◆ Data excerpts:
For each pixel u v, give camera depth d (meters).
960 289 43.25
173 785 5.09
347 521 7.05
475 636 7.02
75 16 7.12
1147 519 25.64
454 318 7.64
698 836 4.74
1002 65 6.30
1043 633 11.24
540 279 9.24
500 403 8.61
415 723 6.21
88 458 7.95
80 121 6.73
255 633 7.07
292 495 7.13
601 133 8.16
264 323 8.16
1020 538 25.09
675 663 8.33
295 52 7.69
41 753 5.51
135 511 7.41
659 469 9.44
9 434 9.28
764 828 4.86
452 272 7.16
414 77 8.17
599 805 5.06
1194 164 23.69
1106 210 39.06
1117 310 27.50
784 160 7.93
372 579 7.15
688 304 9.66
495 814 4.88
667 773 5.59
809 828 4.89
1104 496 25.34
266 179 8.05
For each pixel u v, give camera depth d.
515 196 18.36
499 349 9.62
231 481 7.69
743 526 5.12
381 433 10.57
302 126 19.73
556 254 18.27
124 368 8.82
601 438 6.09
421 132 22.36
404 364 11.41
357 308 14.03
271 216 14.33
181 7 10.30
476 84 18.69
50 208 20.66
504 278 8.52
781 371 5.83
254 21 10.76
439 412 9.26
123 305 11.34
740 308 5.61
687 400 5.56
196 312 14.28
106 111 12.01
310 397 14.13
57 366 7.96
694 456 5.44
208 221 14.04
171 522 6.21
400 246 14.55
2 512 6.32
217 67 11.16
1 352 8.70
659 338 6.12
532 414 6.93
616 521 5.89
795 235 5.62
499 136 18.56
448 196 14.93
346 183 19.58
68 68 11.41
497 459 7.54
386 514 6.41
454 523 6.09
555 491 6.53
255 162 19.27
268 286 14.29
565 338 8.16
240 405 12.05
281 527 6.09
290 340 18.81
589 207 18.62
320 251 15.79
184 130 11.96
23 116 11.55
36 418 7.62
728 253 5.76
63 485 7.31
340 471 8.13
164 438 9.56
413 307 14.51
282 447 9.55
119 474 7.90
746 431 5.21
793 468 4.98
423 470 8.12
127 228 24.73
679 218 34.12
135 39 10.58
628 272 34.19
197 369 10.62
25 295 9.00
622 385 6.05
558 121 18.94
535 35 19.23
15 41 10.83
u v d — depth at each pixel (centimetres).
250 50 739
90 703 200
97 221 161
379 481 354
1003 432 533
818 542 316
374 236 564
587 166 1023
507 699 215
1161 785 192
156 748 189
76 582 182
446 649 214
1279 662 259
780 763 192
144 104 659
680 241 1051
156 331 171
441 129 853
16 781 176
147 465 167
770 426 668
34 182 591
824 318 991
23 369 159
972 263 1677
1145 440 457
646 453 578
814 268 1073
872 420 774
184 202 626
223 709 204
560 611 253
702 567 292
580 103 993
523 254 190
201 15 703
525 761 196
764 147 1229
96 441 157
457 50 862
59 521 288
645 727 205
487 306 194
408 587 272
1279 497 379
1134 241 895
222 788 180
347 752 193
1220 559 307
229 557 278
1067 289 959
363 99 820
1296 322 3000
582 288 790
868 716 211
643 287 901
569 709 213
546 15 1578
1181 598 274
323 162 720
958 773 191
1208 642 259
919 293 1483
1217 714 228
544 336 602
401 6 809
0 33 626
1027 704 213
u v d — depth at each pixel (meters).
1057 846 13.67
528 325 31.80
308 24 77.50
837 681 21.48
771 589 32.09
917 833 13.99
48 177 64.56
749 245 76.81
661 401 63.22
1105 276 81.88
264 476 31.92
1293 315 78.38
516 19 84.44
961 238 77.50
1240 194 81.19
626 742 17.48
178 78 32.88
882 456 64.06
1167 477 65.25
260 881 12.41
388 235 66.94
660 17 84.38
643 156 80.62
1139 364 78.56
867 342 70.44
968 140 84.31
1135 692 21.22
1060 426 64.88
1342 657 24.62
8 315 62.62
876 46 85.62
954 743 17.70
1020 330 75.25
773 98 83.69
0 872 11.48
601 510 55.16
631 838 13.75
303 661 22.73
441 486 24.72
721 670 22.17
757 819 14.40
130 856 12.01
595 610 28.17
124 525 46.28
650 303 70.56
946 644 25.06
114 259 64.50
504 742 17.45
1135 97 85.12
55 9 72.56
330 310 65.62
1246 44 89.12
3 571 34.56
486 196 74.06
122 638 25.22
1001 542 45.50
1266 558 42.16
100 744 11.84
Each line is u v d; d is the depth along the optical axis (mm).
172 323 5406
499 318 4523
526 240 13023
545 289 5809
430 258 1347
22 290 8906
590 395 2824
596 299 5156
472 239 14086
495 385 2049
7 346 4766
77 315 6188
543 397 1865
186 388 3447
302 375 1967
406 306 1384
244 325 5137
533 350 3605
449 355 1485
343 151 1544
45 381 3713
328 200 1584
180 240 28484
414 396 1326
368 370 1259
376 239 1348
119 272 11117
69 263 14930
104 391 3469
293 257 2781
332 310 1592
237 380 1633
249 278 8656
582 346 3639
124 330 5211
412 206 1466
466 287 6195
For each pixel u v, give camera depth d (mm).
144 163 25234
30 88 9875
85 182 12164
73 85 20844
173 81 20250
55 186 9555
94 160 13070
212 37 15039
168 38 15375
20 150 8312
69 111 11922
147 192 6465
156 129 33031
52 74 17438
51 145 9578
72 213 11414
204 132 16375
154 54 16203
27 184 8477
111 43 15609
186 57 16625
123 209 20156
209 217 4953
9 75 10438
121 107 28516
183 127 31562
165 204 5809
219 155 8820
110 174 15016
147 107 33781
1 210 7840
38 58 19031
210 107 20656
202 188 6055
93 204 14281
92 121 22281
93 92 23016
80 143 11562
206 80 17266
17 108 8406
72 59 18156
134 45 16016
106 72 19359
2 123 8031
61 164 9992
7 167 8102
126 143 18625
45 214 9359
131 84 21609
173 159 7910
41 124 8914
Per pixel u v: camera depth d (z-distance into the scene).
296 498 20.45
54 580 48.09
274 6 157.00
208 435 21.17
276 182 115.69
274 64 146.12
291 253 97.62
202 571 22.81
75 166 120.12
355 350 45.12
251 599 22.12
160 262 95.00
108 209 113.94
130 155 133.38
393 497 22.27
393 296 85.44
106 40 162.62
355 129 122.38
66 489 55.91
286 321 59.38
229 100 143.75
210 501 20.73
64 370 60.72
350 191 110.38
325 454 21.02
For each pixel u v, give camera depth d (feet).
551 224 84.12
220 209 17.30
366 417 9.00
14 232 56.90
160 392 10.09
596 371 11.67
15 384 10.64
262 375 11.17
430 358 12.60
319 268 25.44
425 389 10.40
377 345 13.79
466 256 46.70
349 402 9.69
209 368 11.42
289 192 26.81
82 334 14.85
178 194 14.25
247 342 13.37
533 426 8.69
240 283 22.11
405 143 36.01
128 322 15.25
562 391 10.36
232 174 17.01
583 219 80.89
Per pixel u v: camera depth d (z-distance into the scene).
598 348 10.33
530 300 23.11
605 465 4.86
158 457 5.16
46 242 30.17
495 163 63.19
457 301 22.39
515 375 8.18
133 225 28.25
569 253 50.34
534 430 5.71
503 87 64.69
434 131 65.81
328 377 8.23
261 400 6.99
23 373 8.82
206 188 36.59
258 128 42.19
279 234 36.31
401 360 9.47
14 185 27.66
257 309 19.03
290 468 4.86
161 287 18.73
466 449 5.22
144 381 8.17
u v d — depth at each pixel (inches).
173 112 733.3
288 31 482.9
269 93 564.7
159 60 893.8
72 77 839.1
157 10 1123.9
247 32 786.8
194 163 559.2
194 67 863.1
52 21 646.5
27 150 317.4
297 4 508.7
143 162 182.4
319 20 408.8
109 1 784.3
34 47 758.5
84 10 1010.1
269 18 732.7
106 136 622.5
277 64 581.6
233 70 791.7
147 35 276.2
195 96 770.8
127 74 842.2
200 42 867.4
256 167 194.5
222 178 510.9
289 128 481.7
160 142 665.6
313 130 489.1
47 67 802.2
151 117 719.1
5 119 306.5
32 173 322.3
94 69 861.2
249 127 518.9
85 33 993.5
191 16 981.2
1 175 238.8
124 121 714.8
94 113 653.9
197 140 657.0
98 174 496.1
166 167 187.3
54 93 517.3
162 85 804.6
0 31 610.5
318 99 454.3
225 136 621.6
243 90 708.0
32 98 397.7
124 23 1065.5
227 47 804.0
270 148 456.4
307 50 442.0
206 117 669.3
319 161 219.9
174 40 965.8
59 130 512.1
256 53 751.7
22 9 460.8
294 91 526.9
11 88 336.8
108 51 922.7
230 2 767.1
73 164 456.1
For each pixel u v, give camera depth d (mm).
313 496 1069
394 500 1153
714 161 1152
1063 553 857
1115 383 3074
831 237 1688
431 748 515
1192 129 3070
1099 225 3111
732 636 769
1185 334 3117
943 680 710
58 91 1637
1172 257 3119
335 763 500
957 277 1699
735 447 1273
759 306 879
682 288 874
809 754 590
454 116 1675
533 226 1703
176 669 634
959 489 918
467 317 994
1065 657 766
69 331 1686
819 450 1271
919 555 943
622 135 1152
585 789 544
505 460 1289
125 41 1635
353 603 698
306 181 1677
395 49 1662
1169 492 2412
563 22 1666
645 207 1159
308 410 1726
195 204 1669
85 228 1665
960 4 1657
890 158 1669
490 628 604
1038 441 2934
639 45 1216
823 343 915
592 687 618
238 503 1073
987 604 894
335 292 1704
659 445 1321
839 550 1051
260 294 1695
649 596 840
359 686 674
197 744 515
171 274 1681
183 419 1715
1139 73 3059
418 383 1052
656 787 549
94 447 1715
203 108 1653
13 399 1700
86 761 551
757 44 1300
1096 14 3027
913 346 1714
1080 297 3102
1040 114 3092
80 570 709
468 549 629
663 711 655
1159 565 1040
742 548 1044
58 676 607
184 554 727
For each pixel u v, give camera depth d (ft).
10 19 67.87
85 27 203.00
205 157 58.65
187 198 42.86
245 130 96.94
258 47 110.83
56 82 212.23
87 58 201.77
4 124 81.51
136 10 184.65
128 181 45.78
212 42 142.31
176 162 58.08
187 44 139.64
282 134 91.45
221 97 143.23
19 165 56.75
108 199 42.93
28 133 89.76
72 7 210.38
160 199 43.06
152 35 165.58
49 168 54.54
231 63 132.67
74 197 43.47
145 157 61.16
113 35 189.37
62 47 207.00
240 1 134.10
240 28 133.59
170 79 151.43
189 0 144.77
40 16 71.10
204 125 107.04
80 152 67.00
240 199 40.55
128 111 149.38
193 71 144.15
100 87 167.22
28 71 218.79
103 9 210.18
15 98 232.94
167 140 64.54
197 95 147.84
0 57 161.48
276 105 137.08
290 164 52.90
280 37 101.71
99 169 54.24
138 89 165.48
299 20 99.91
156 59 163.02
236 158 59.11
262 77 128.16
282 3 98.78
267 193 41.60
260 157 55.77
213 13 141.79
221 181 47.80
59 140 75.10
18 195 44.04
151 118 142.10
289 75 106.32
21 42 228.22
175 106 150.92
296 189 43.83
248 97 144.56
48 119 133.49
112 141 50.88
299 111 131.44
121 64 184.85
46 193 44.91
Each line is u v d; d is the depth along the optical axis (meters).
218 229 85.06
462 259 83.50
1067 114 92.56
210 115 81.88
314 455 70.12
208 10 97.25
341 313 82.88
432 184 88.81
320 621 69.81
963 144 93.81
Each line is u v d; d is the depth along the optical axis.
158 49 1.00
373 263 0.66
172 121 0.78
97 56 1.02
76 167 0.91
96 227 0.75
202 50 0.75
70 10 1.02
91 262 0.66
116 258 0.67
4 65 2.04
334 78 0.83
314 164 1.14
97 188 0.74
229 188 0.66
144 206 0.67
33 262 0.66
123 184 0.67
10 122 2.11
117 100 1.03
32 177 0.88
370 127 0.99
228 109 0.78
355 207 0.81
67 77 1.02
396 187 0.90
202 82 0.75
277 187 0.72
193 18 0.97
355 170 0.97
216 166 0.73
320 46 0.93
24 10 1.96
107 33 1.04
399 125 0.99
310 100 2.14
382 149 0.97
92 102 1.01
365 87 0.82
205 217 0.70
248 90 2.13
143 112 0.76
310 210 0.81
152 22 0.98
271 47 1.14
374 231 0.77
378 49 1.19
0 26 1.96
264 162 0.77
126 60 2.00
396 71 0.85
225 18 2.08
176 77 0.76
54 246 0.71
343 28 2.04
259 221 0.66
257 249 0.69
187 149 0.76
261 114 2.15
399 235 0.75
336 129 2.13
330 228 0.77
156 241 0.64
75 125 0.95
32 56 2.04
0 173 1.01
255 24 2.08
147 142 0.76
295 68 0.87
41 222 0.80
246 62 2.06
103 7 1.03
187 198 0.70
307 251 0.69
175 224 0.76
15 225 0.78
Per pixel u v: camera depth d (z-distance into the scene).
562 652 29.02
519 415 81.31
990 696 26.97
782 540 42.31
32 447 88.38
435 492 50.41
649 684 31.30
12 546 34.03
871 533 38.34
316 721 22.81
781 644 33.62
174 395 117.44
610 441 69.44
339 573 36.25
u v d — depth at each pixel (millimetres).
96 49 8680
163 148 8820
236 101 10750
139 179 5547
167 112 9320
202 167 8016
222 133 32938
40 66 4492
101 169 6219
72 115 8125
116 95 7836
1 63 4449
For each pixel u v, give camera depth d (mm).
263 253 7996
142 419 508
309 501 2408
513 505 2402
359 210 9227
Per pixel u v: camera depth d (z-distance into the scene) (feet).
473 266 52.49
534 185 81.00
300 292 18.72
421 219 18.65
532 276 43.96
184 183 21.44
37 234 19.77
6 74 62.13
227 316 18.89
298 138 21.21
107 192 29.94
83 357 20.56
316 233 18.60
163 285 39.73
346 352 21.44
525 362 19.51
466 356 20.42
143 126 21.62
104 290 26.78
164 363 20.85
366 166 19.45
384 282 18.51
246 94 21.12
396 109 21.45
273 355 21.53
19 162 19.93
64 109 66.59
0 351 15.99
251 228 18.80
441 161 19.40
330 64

◆ Task brief:
Stopping at the line containing "255 633 7.07", please repeat exactly every line from the very start of the entries, that line included, and nothing more.

◆ Result of this exercise:
For each pixel u v, give camera depth d (meters).
960 289 43.25
173 785 5.09
347 521 7.05
475 636 7.02
75 16 7.12
1147 519 25.64
454 318 7.64
698 836 4.74
1002 65 6.30
1043 633 11.24
540 279 9.24
500 403 8.61
415 723 6.21
88 458 7.95
80 121 6.73
255 633 7.07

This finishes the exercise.